I love films and cinema. My favourite so far this year is Parasite. I also love going to galleries and I just went to see the winter lights at Canary Wharf which was amazing. I used to love reading as a child, but my phone has taken over a bit these days. So I’m trying to get back into that this year.



What three tips would you give to young females starting their careers?

What would you do if you weren’t afraid?

Say yes to every opportunity even if you can’t be arsed

Be nice and work hard.


Can you talk about one woman who has impacted your life?

It sounds very cliché, but my mum is a massive influence on who I am as a woman. She brought my sister and me up by herself and she always told me to never put limits on what I want to achieve for myself. She always taught us to be independent and that we shouldn’t depend on anyone else for validation.
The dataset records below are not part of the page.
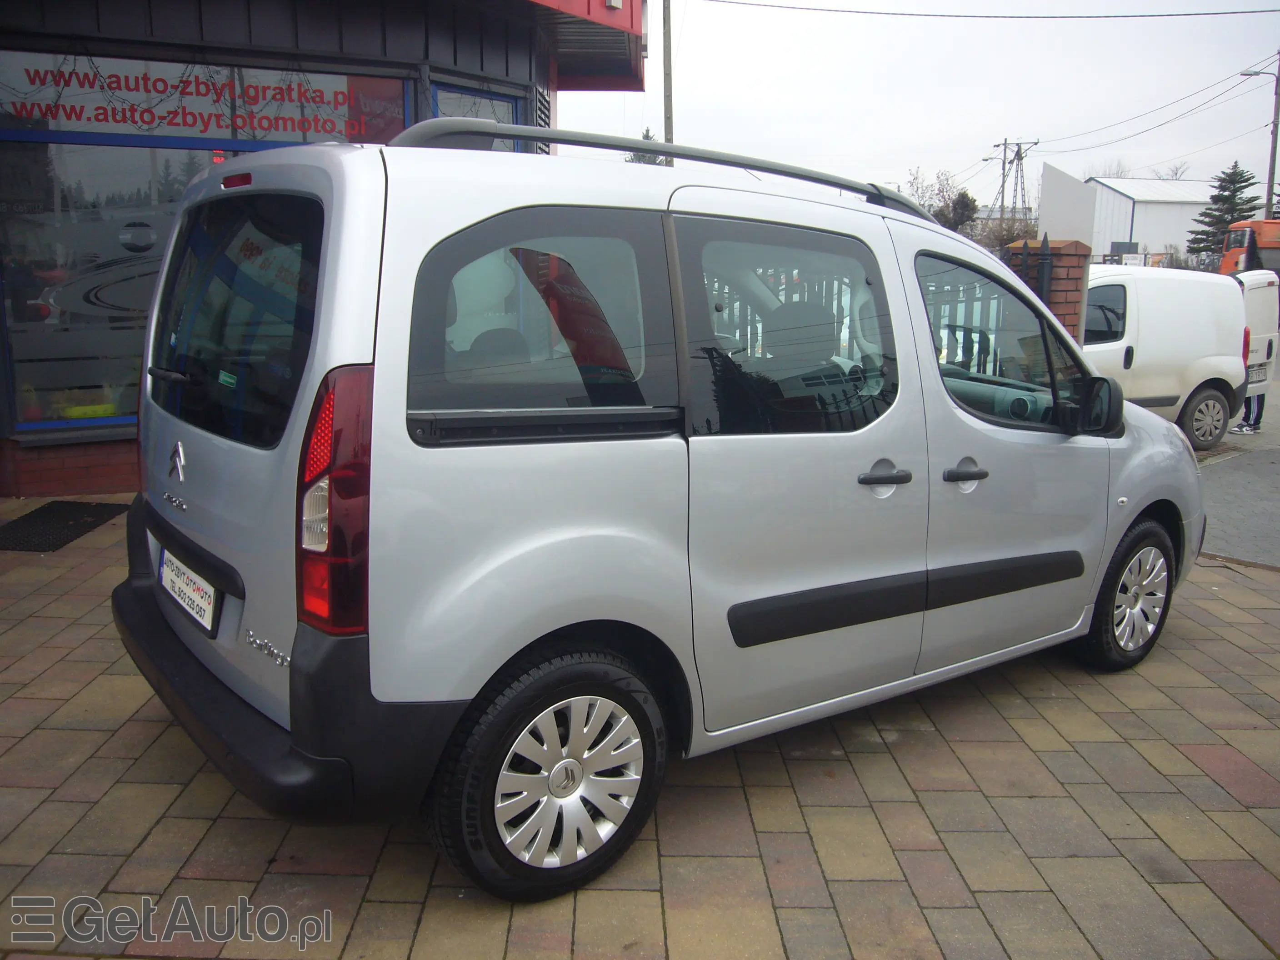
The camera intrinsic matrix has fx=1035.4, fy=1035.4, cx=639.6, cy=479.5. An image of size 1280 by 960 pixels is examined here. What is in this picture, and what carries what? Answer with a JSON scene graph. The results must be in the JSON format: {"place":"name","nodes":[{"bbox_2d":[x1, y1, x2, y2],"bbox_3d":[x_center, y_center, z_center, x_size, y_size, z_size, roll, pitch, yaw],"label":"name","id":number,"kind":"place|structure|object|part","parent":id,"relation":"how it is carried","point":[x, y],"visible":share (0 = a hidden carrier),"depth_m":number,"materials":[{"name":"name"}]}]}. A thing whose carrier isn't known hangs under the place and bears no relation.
{"place":"outdoors","nodes":[
{"label":"outdoors","id":0,"kind":"place"},
{"bbox_2d":[0,0,647,498],"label":"shop building","id":1,"kind":"structure","parent":0,"point":[417,52],"depth_m":7.23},
{"bbox_2d":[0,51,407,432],"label":"shop window","id":2,"kind":"structure","parent":1,"relation":"in","point":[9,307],"depth_m":6.49,"materials":[{"name":"glass"}]},
{"bbox_2d":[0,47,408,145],"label":"shop sign","id":3,"kind":"structure","parent":1,"relation":"in","point":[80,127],"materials":[{"name":"grey glass"}]},
{"bbox_2d":[429,81,523,152],"bbox_3d":[-1.170,-1.973,7.566,0.368,1.729,0.705,0,12,-2],"label":"window","id":4,"kind":"structure","parent":1,"relation":"in","point":[494,100],"depth_m":7.40,"materials":[{"name":"blue glass"}]},
{"bbox_2d":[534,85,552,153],"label":"vent","id":5,"kind":"object","parent":1,"relation":"attached to","point":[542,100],"visible":0.4,"depth_m":8.49,"materials":[{"name":"metal"}]},
{"bbox_2d":[520,0,645,88],"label":"red awning","id":6,"kind":"object","parent":1,"relation":"attached to","point":[618,17],"visible":0.71,"depth_m":9.19,"materials":[{"name":"red metal"}]},
{"bbox_2d":[0,493,1279,959],"label":"brick pavement","id":7,"kind":"structure","parent":0,"point":[1193,652],"materials":[{"name":"brick"}]},
{"bbox_2d":[0,499,129,551],"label":"doormat","id":8,"kind":"object","parent":7,"relation":"on","point":[77,520],"visible":0.96,"depth_m":6.04,"materials":[{"name":"black rubber"}]},
{"bbox_2d":[111,117,1206,904],"bbox_3d":[0.377,-0.205,3.958,4.274,1.939,1.839,-8,15,-36],"label":"silver van","id":9,"kind":"object","parent":7,"relation":"on","point":[404,399],"visible":0.98,"depth_m":2.75,"materials":[{"name":"silver metal"}]},
{"bbox_2d":[158,550,220,636],"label":"license plate","id":10,"kind":"object","parent":9,"relation":"attached to","point":[165,579],"visible":0.97,"depth_m":3.14,"materials":[{"name":"white"}]},
{"label":"door window","id":11,"kind":"part","parent":9,"relation":"part of","materials":[{"name":"glass"}]},
{"label":"door handle","id":12,"kind":"part","parent":9,"relation":"part of","materials":[{"name":"plastic"}]},
{"label":"front door handle","id":13,"kind":"part","parent":9,"relation":"part of","materials":[{"name":"black plastic"}]},
{"label":"front door window","id":14,"kind":"part","parent":9,"relation":"part of","materials":[{"name":"glass"}]},
{"bbox_2d":[549,0,1279,202],"label":"sky","id":15,"kind":"structure","parent":0,"point":[987,130],"materials":[{"name":"white"}]},
{"bbox_2d":[1032,163,1219,266],"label":"white warehouse","id":16,"kind":"structure","parent":0,"point":[1122,197],"materials":[{"name":"white metal"}]},
{"bbox_2d":[1193,370,1279,569],"label":"road","id":17,"kind":"structure","parent":0,"point":[1228,542],"materials":[{"name":"grey asphalt"}]},
{"bbox_2d":[1232,392,1265,434],"bbox_3d":[6.995,-1.200,11.739,0.528,1.250,0.512,0,12,-2],"label":"person","id":18,"kind":"object","parent":17,"relation":"on","point":[1241,428],"visible":0.18,"depth_m":11.75},
{"bbox_2d":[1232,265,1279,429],"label":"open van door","id":19,"kind":"object","parent":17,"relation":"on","point":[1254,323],"visible":0.21,"depth_m":11.91,"materials":[{"name":"white metal"}]},
{"label":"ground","id":20,"kind":"structure","parent":0},
{"bbox_2d":[622,126,671,165],"bbox_3d":[0.341,-7.687,33.076,3.436,6.917,3.674,7,13,28],"label":"tree","id":21,"kind":"object","parent":20,"relation":"on","point":[634,157],"visible":0.1,"depth_m":32.15,"materials":[{"name":"green plant"}]},
{"bbox_2d":[661,0,674,159],"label":"utility pole","id":22,"kind":"object","parent":20,"relation":"on","point":[669,119],"visible":0.54,"depth_m":22.47,"materials":[{"name":"grey concrete"}]},
{"bbox_2d":[697,0,1279,19],"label":"overhead wire","id":23,"kind":"object","parent":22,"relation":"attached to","point":[1247,12],"visible":0.91,"depth_m":25.13,"materials":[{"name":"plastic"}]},
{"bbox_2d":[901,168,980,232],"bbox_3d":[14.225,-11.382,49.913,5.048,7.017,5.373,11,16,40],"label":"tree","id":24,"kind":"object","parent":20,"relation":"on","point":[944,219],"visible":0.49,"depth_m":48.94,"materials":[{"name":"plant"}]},
{"bbox_2d":[941,189,979,231],"bbox_3d":[14.918,-11.203,49.102,2.777,4.974,2.982,8,14,31],"label":"tree","id":25,"kind":"object","parent":20,"relation":"on","point":[971,200],"visible":0.53,"depth_m":48.23,"materials":[{"name":"plant"}]},
{"bbox_2d":[967,211,1037,249],"bbox_3d":[16.562,-10.206,47.128,3.963,3.990,4.296,0,12,-2],"label":"shrub","id":26,"kind":"object","parent":20,"relation":"on","point":[1008,229],"visible":0.44,"depth_m":46.53,"materials":[{"name":"plant"}]},
{"bbox_2d":[992,139,1039,228],"bbox_3d":[18.256,-12.306,50.977,2.297,8.184,1.484,0,12,-2],"label":"utility pole","id":27,"kind":"object","parent":20,"relation":"on","point":[1005,143],"visible":0.67,"depth_m":50.44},
{"bbox_2d":[1004,236,1090,340],"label":"brick pillar","id":28,"kind":"structure","parent":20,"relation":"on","point":[1066,270],"depth_m":7.62,"materials":[{"name":"brick"}]},
{"bbox_2d":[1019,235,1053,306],"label":"fence","id":29,"kind":"object","parent":28,"relation":"attached to","point":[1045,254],"visible":0.34,"depth_m":7.67,"materials":[{"name":"black metal"}]},
{"bbox_2d":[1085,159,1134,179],"label":"bare tree","id":30,"kind":"object","parent":20,"relation":"on","point":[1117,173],"visible":0.23,"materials":[{"name":"grey plant"}]},
{"bbox_2d":[1081,261,1251,450],"bbox_3d":[4.141,-1.280,10.556,4.712,1.855,1.873,0,12,-2],"label":"white van","id":31,"kind":"object","parent":20,"relation":"on","point":[1202,316],"visible":0.46,"depth_m":10.15,"materials":[{"name":"white metal"}]},
{"label":"van wheel","id":32,"kind":"part","parent":31,"relation":"part of","materials":[{"name":"rubber"}]},
{"bbox_2d":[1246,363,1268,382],"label":"license plate","id":33,"kind":"object","parent":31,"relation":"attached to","point":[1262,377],"visible":0.59,"depth_m":11.64,"materials":[{"name":"white metal"}]},
{"bbox_2d":[1153,161,1189,180],"label":"bare tree","id":34,"kind":"object","parent":20,"relation":"on","point":[1175,170],"visible":0.28,"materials":[{"name":"plant"}]},
{"bbox_2d":[1188,160,1261,257],"bbox_3d":[29.576,-12.268,51.644,4.543,7.149,4.599,7,13,28],"label":"conifer tree","id":35,"kind":"object","parent":20,"relation":"on","point":[1220,219],"visible":0.52,"depth_m":51.09,"materials":[{"name":"plant"}]},
{"bbox_2d":[1218,217,1279,277],"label":"orange truck","id":36,"kind":"object","parent":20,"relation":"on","point":[1231,256],"visible":0.45,"depth_m":32.21,"materials":[{"name":"orange metal"}]},
{"bbox_2d":[1236,55,1279,214],"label":"street lamp","id":37,"kind":"object","parent":20,"relation":"on","point":[1276,92],"visible":0.7,"depth_m":36.26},
{"bbox_2d":[1036,59,1275,161],"bbox_3d":[20.437,-15.162,43.273,2.544,2.830,25.379,0,12,-2],"label":"power line","id":38,"kind":"object","parent":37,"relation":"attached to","point":[1241,73],"visible":0.95,"depth_m":39.22,"materials":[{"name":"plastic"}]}
]}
She never pushed me into any one job and was very open to me pursuing a career in the creative industries. She encouraged me, but also wouldn’t put up with any shit.


What are your key motivators?

To be successful and make good work that I can feel proud of. To push creative boundaries, keep progressing, learning and moving forward.



Do you think enough is being done by businesses to address gender imbalance?

I think it is very on-trend right now to seem like you are a company who is doing something to address it. That can only be a good thing as any spotlight on the situation will help. But it is important to make sure that it isn’t only surface level and schemes that can help long term are being put in place. It doesn’t help enough to hire more women as a good PR move if you are then going to pay them less than the men. We need to look beyond the headlines and at the real facts, figures and actions. We are getting there slowly the more women, LGBTQ+ and POC are put into positions of power. We need to keep talking about the subject and how we can address the imbalance. Ideas like inclusion riders, initiatives like #YesSheCan and Women In Music are vital so we can keep moving forward and work together as women and with men to make a significant change.


What are some strategies that can help women achieve a more prominent role in their organizations?

Be good at what you do! Learn everything you can about your industry, stay late, work hard – be so good they can’t ignore you. Don’t wait for others to provide you with opportunities. They will most likely not just fall in your lap and others are generally busy looking out for themselves. Ask for new challenges and ways to progress. But also, stand up for yourself. Be ballsy, put yourself forward for things, call people out when you are overlooked and ask why. If the reason is valid, then turn it into a learning experience and be better next time. If it isn’t – don’t be afraid to point it out or leave and aim to join somewhere where your contributions are valued.


What advice do you have for women aiming for leadership positions?

Remember that being nice, kind and empathetic are strengths and not weaknesses. You also don’t have to fit into anyone’s idea of what a woman or a female boss should be. You are your own person, regardless of gender. Believe in yourself, question authority, back your ideas if you believe in them. Communicate with your team and don’t assume that you know it all.


What’s one key leadership lesson you’ve learned along the way?

That people are different. They have different skills, different needs and different personalities and so you can’t manage everyone the same way. You have to listen to them and adapt how you direct them to fit their character. Be honest with your team and ask their advice as well as giving yours. Empower them and let them take ownership of projects to keep them invested.


What’s the best piece of advice you’ve been given?

To thine own self be true. My mum says it all the time. I interpret it to basically mean; remember who you are, where you come from and what you stand for. Also, RuPaul has it right: “If you can’t love yourself, how in the hell you gonna love somebody else?”


What would you say to your 16-year-old self?

I would say to believe in yourself and just go for it. Don’t overthink things and build them up to be bigger than they really are. Things don’t always have to be perfect, people are not as scary as you imagine them to be and they don’t know as much as you think.